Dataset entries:
* * * *

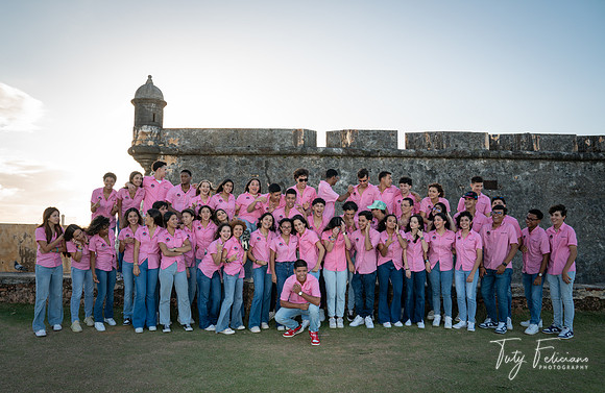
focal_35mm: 26
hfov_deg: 70.0
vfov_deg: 48.9
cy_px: 216
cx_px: 290
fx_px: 431
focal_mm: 24
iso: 200
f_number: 5.6
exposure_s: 1/250
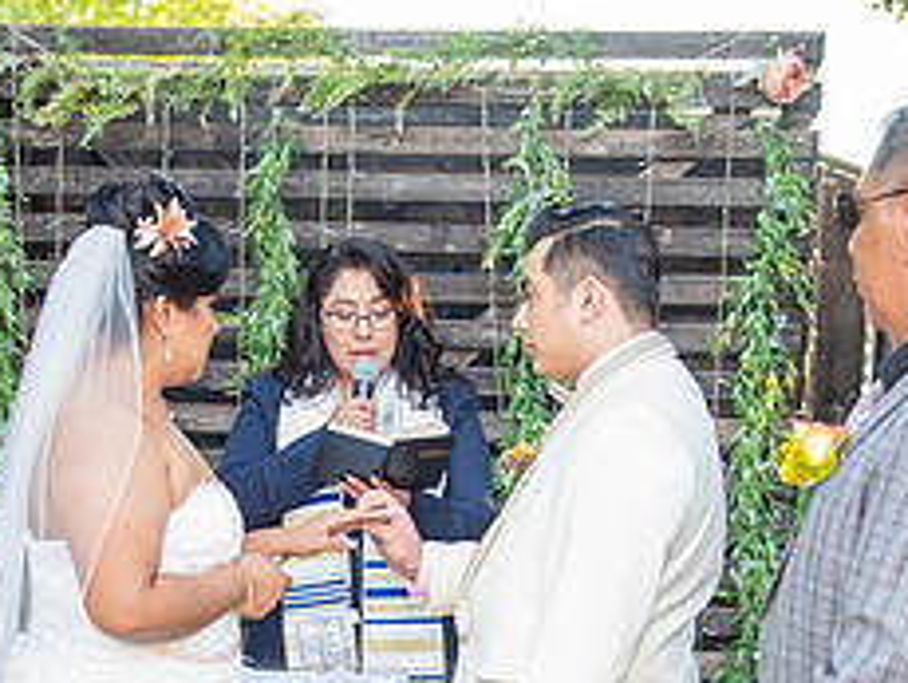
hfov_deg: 22.0
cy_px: 755
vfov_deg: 16.1
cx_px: 363
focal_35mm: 89
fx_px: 2337
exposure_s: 1/160
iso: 500
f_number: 3.2
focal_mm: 35
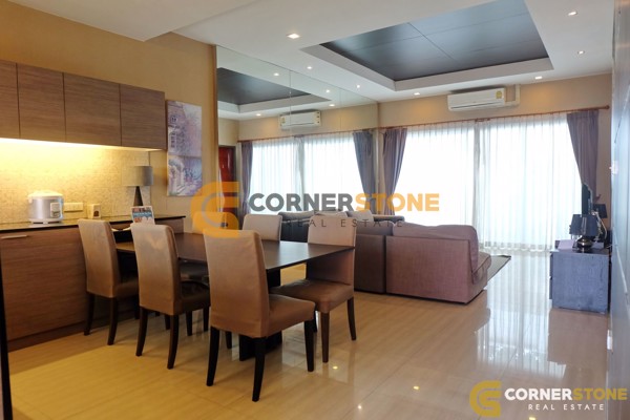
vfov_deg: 53.1
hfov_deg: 73.7
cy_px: 210
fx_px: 420
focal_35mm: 24
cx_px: 315
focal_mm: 16
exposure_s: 1/10
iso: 200
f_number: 3.5
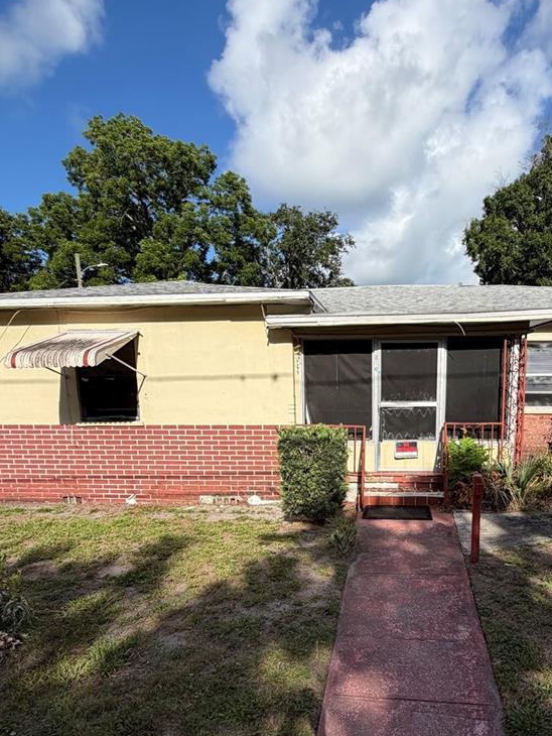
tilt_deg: -8.3
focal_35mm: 23
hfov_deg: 57.9
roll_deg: -0.1
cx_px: 358
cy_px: 463
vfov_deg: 72.6
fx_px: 489
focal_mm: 2.22
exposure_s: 1/955
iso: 20
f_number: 2.2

* * * *

Work request>
Repeat the records above exactly. Pictures do not belong in the copy.

Written answer>
focal_35mm: 26
hfov_deg: 70.0
vfov_deg: 48.9
cy_px: 216
cx_px: 290
fx_px: 431
focal_mm: 24
iso: 200
f_number: 5.6
exposure_s: 1/250
hfov_deg: 22.0
cy_px: 755
vfov_deg: 16.1
cx_px: 363
focal_35mm: 89
fx_px: 2337
exposure_s: 1/160
iso: 500
f_number: 3.2
focal_mm: 35
vfov_deg: 53.1
hfov_deg: 73.7
cy_px: 210
fx_px: 420
focal_35mm: 24
cx_px: 315
focal_mm: 16
exposure_s: 1/10
iso: 200
f_number: 3.5
tilt_deg: -8.3
focal_35mm: 23
hfov_deg: 57.9
roll_deg: -0.1
cx_px: 358
cy_px: 463
vfov_deg: 72.6
fx_px: 489
focal_mm: 2.22
exposure_s: 1/955
iso: 20
f_number: 2.2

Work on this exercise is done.